= WHAT THE EXERCISE ASKS =
Extract the full listing verbatim and drop any pictures from your copy.
⟨
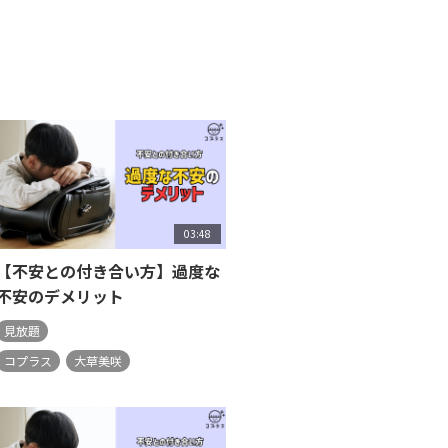
03:48
【不安との付き合い方】過度な
不安のデメリット
見放題
コプラス
大草美咲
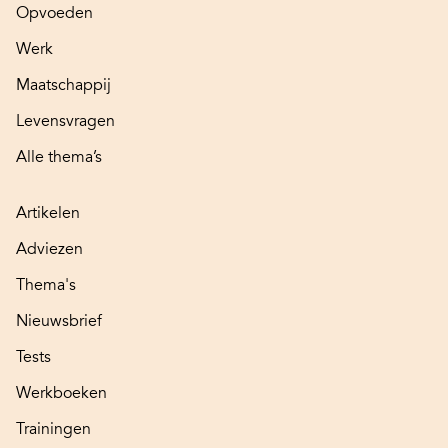
Opvoeden
Werk
Maatschappij
Levensvragen
Alle thema’s
Artikelen
Adviezen
Thema's
Nieuwsbrief
Tests
Werkboeken
Trainingen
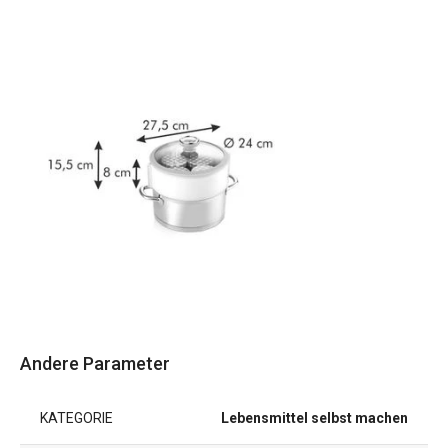
Andere Parameter
KATEGORIE
Lebensmittel selbst machen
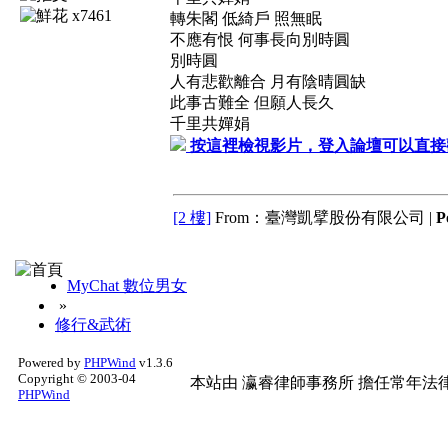
x7461
轉朱閣 低綺戶 照無眠
不應有恨 何事長向別時圓
別時圓
人有悲歡離合 月有陰晴圓缺
此事古難全 但願人長久
千里共嬋娟
按這裡檢視影片，登入論壇可以直接
[2 樓]
From：臺灣凱擘股份有限公司 |
P
MyChat 數位男女
»
修行&武術
Powered by
PHPWind
v1.3.6
Copyright © 2003-04
本站由
瀛睿律師事務所
擔任常年法律
PHPWind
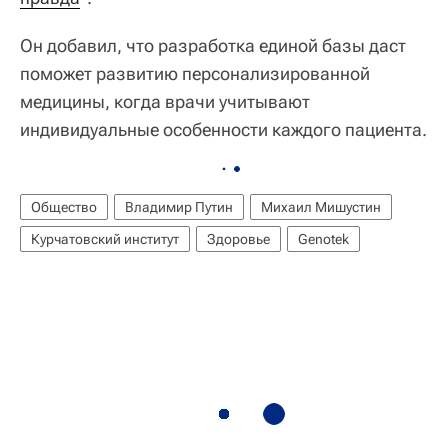
Он добавил, что разработка единой базы даст
поможет развитию персонализированной
медицины, когда врачи учитывают
индивидуальные особенности каждого пациента.
Общество
Владимир Путин
Михаил Мишустин
Курчатовский институт
Здоровье
Genotek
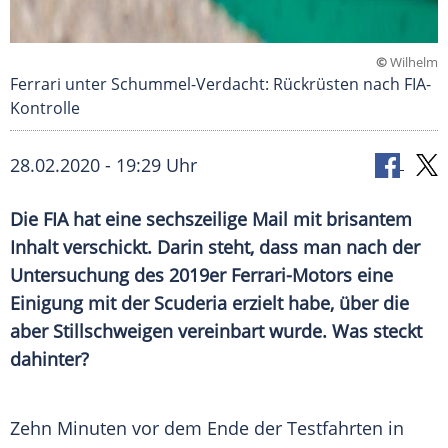
©
Wilhelm
Ferrari unter Schummel-Verdacht: Rückrüsten nach FIA-
Kontrolle
28.02.2020 - 19:29 Uhr
Die FIA hat eine sechszeilige Mail mit brisantem
Inhalt verschickt. Darin steht, dass man nach der
Untersuchung des 2019er Ferrari-Motors eine
Einigung mit der
Scuderia
erzielt habe, über die
aber Stillschweigen vereinbart wurde. Was steckt
dahinter?
Zehn Minuten vor dem Ende der Testfahrten in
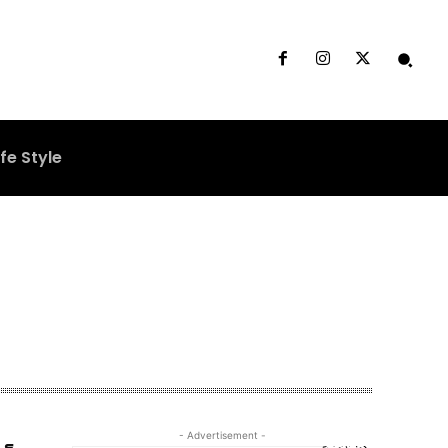
ife Style
- Advertisement -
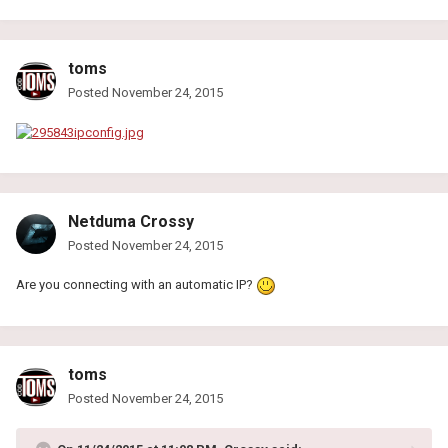
toms
Posted
November 24, 2015
Netduma Crossy
Posted
November 24, 2015
Are you connecting with an automatic IP?
toms
Posted
November 24, 2015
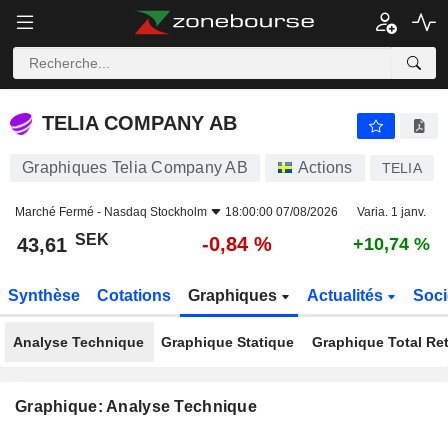
TELIA COMPANY AB
43,61
kr
-0,84 %
TELIA COMPANY AB
Graphiques Telia Company AB
Actions
TELIA
Marché Fermé -
Nasdaq Stockholm
18:00:00 07/08/2026
Varia. 1 janv.
SEK
-0,84 %
43,61
+10,74 %
Synthèse
Cotations
Graphiques
Actualités
Soci
Analyse Technique
Graphique Statique
Graphique Total Re
Graphique: Analyse Technique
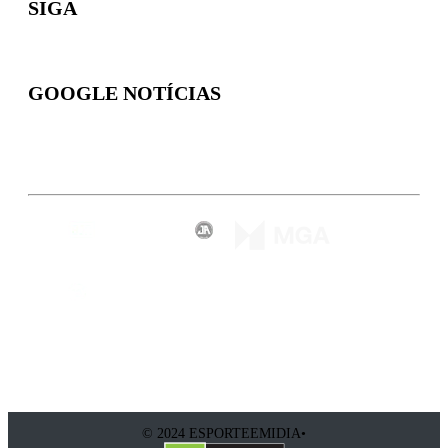
SIGA
GOOGLE NOTÍCIAS
Inscreva-se
© 2024 ESPORTEEMIDIA•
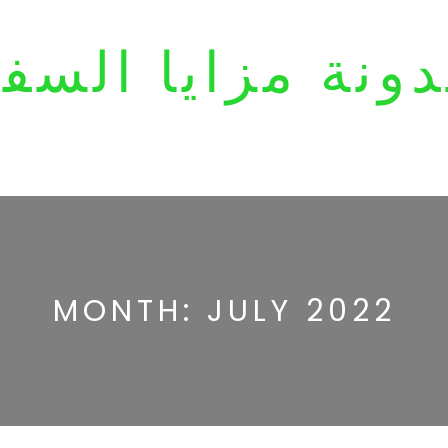
ونة مزايا السف
MONTH:
JULY 2022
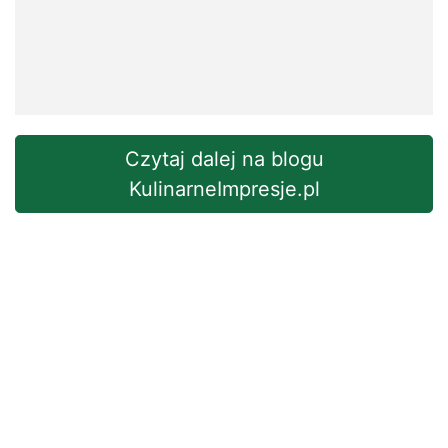
Czytaj dalej na blogu
KulinarneImpresje.pl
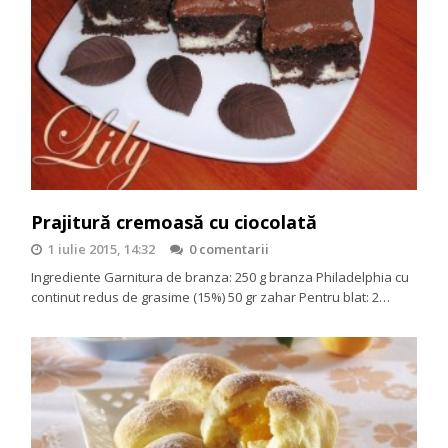
Prajitură cremoasă cu ciocolată
1 iulie 2015, 14:32
0 comentarii
Ingrediente Garnitura de branza: 250 g branza Philadelphia cu
continut redus de grasime (15%) 50 gr zahar Pentru blat: 2…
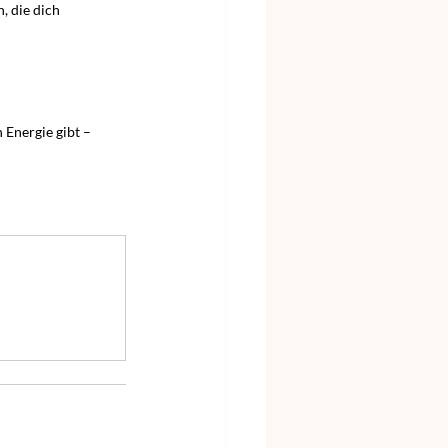
, die dich 
n Energie gibt – 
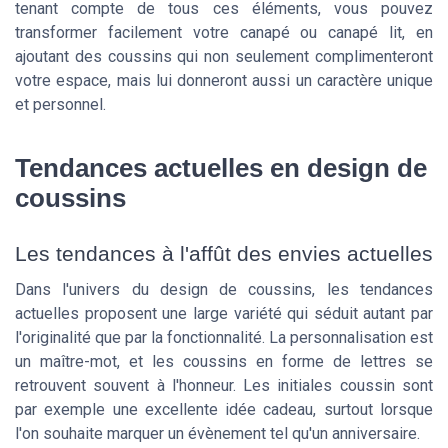
tenant compte de tous ces éléments, vous pouvez
transformer facilement votre canapé ou canapé lit, en
ajoutant des coussins qui non seulement complimenteront
votre espace, mais lui donneront aussi un caractère unique
et personnel.
Tendances actuelles en design de
coussins
Les tendances à l'affût des envies actuelles
Dans l'univers du design de coussins, les tendances
actuelles proposent une large variété qui séduit autant par
l'originalité que par la fonctionnalité. La personnalisation est
un maître-mot, et les coussins en forme de lettres se
retrouvent souvent à l'honneur. Les initiales coussin sont
par exemple une excellente idée cadeau, surtout lorsque
l'on souhaite marquer un évènement tel qu'un anniversaire.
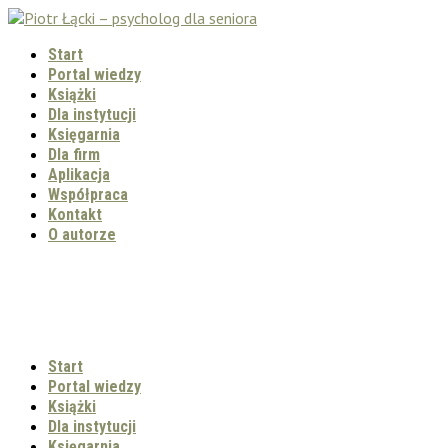
Start
Portal wiedzy
Książki
Dla instytucji
Księgarnia
Dla firm
Aplikacja
Współpraca
Kontakt
O autorze
Start
Portal wiedzy
Książki
Dla instytucji
Księgarnia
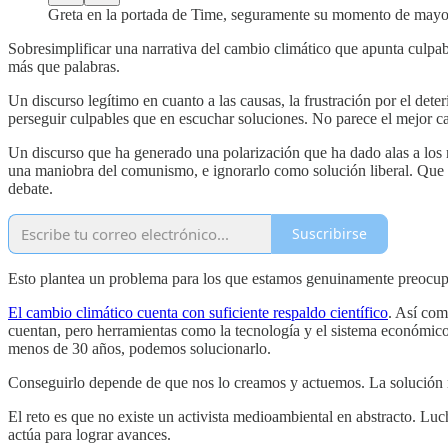
Greta en la portada de Time, seguramente su momento de mayor
Sobresimplificar una narrativa del cambio climático que apunta culpab
más que palabras.
Un discurso legítimo en cuanto a las causas, la frustración por el det
perseguir culpables que en escuchar soluciones. No parece el mejor c
Un discurso que ha generado una polarización que ha dado alas a los ne
una maniobra del comunismo, e ignorarlo como solución liberal. Que h
debate.
Suscribirse
Esto plantea un problema para los que estamos genuinamente preocupad
El cambio climático cuenta con suficiente respaldo científico
. Así com
cuentan, pero herramientas como la tecnología y el sistema económic
menos de 30 años, podemos solucionarlo.
Conseguirlo depende de que nos lo creamos y actuemos. La solución n
El reto es que no existe un activista medioambiental en abstracto. Luc
actúa para lograr avances.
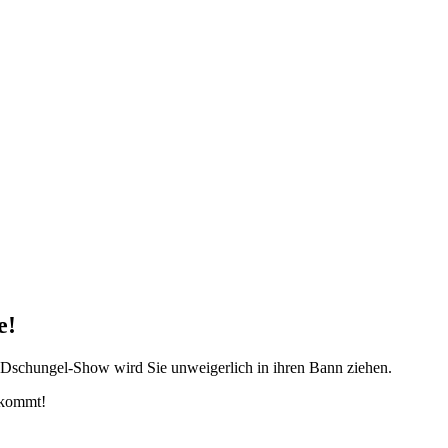
e!
y Dschungel-Show wird Sie unweigerlich in ihren Bann ziehen.
ekommt!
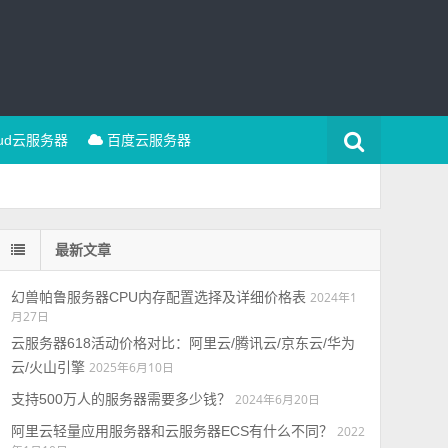
oud云服务器
百度云服务器
最新文章
幻兽帕鲁服务器CPU内存配置选择及详细价格表
2024年1
月27日
云服务器618活动价格对比：阿里云/腾讯云/京东云/华为
云/火山引擎
2025年6月10日
支持500万人的服务器需要多少钱？
2024年6月20日
阿里云轻量应用服务器和云服务器ECS有什么不同？
2022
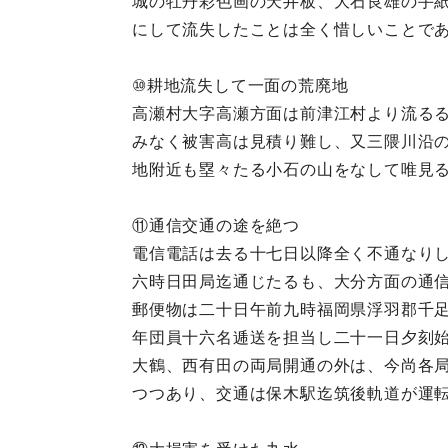
城の牡丹彩色画の天井板、大石良雄の手
にして流失したことは全く惜しいことで
⑩耕地流失して一面の荒廃地
高瀬村大字高瀬方面は前津江村より流る
みなく被害高は見積り難し、又三隈川沿
地附近も塁々たる小石の山をなして唯見
⑪通信交通の途を絶つ
電信電話は去る十七日以降全く不通なり
六時日田局迄通じたるも、大分方面の通
郵便物は二十日午前九時福岡県浮羽郡千
年団員十六名逓送を担当し二十一日夕刻
大鶴、西有田の両局開通の外は、今尚各
つつあり、交通は保木駅迄筑後軌道が運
⟩
= WRITTEN ANSWER =
03:48
【不安との付き合い方】過度な
不安のデメリット
見放題
コプラス
大草美咲
Opvoeden
Werk
Maatschappij
Levensvragen
Alle thema’s
Artikelen
Adviezen
Thema's
Nieuwsbrief
Tests
Werkboeken
Trainingen
Andere Parameter
KATEGORIE
Lebensmittel selbst machen
x7461
轉朱閣 低綺戶 照無眠
不應有恨 何事長向別時圓
別時圓
人有悲歡離合 月有陰晴圓缺
此事古難全 但願人長久
千里共嬋娟
按這裡檢視影片，登入論壇可以直接
[2 樓]
From：臺灣凱擘股份有限公司 |
P
MyChat 數位男女
»
修行&武術
Powered by
PHPWind
v1.3.6
Copyright © 2003-04
本站由
瀛睿律師事務所
擔任常年法律
PHPWind
Он добавил, что разработка единой базы даст
поможет развитию персонализированной
медицины, когда врачи учитывают
индивидуальные особенности каждого пациента.
Общество
Владимир Путин
Михаил Мишустин
Курчатовский институт
Здоровье
Genotek
©
Wilhelm
Ferrari unter Schummel-Verdacht: Rückrüsten nach FIA-
Kontrolle
28.02.2020 - 19:29 Uhr
Die FIA hat eine sechszeilige Mail mit brisantem
Inhalt verschickt. Darin steht, dass man nach der
Untersuchung des 2019er Ferrari-Motors eine
Einigung mit der
Scuderia
erzielt habe, über die
aber Stillschweigen vereinbart wurde. Was steckt
dahinter?
Zehn Minuten vor dem Ende der Testfahrten in
ife Style
- Advertisement -
toms
Posted
November 24, 2015
Netduma Crossy
Posted
November 24, 2015
Are you connecting with an automatic IP?
toms
Posted
November 24, 2015
TELIA COMPANY AB
43,61
kr
-0,84 %
TELIA COMPANY AB
Graphiques Telia Company AB
Actions
TELIA
Marché Fermé -
Nasdaq Stockholm
18:00:00 07/08/2026
Varia. 1 janv.
SEK
-0,84 %
43,61
+10,74 %
Synthèse
Cotations
Graphiques
Actualités
Soci
Analyse Technique
Graphique Statique
Graphique Total Re
Graphique: Analyse Technique
SIGA
GOOGLE NOTÍCIAS
Inscreva-se
© 2024 ESPORTEEMIDIA•
ونة مزايا السف
MONTH:
JULY 2022
Czytaj dalej na blogu
KulinarneImpresje.pl
Prajitură cremoasă cu ciocolată
1 iulie 2015, 14:32
0 comentarii
Ingrediente Garnitura de branza: 250 g branza Philadelphia cu
continut redus de grasime (15%) 50 gr zahar Pentru blat: 2…
, die dich 
n Energie gibt – 
tenant compte de tous ces éléments, vous pouvez
transformer facilement votre canapé ou canapé lit, en
ajoutant des coussins qui non seulement complimenteront
votre espace, mais lui donneront aussi un caractère unique
et personnel.
Tendances actuelles en design de
coussins
Les tendances à l'affût des envies actuelles
Dans l'univers du design de coussins, les tendances
actuelles proposent une large variété qui séduit autant par
l'originalité que par la fonctionnalité. La personnalisation est
un maître-mot, et les coussins en forme de lettres se
retrouvent souvent à l'honneur. Les initiales coussin sont
par exemple une excellente idée cadeau, surtout lorsque
l'on souhaite marquer un évènement tel qu'un anniversaire.
Start
Portal wiedzy
Książki
Dla instytucji
Księgarnia
Dla firm
Aplikacja
Współpraca
Kontakt
O autorze
Start
Portal wiedzy
Książki
Dla instytucji
Księgarnia
Greta en la portada de Time, seguramente su momento de mayor
Sobresimplificar una narrativa del cambio climático que apunta culpab
más que palabras.
Un discurso legítimo en cuanto a las causas, la frustración por el det
perseguir culpables que en escuchar soluciones. No parece el mejor c
Un discurso que ha generado una polarización que ha dado alas a los ne
una maniobra del comunismo, e ignorarlo como solución liberal. Que h
debate.
Suscribirse
Esto plantea un problema para los que estamos genuinamente preocupad
El cambio climático cuenta con suficiente respaldo científico
. Así com
cuentan, pero herramientas como la tecnología y el sistema económic
menos de 30 años, podemos solucionarlo.
Conseguirlo depende de que nos lo creamos y actuemos. La solución n
El reto es que no existe un activista medioambiental en abstracto. Luc
actúa para lograr avances.
e!
y Dschungel-Show wird Sie unweigerlich in ihren Bann ziehen.
ekommt!
oud云服务器
百度云服务器
最新文章
幻兽帕鲁服务器CPU内存配置选择及详细价格表
2024年1
月27日
云服务器618活动价格对比：阿里云/腾讯云/京东云/华为
云/火山引擎
2025年6月10日
支持500万人的服务器需要多少钱？
2024年6月20日
阿里云轻量应用服务器和云服务器ECS有什么不同？
2022
城の牡丹彩色画の天井板、大石良雄の手
にして流失したことは全く惜しいことで
⑩耕地流失して一面の荒廃地
高瀬村大字高瀬方面は前津江村より流る
みなく被害高は見積り難し、又三隈川沿
地附近も塁々たる小石の山をなして唯見
⑪通信交通の途を絶つ
電信電話は去る十七日以降全く不通なり
六時日田局迄通じたるも、大分方面の通
郵便物は二十日午前九時福岡県浮羽郡千
年団員十六名逓送を担当し二十一日夕刻
大鶴、西有田の両局開通の外は、今尚各
つつあり、交通は保木駅迄筑後軌道が運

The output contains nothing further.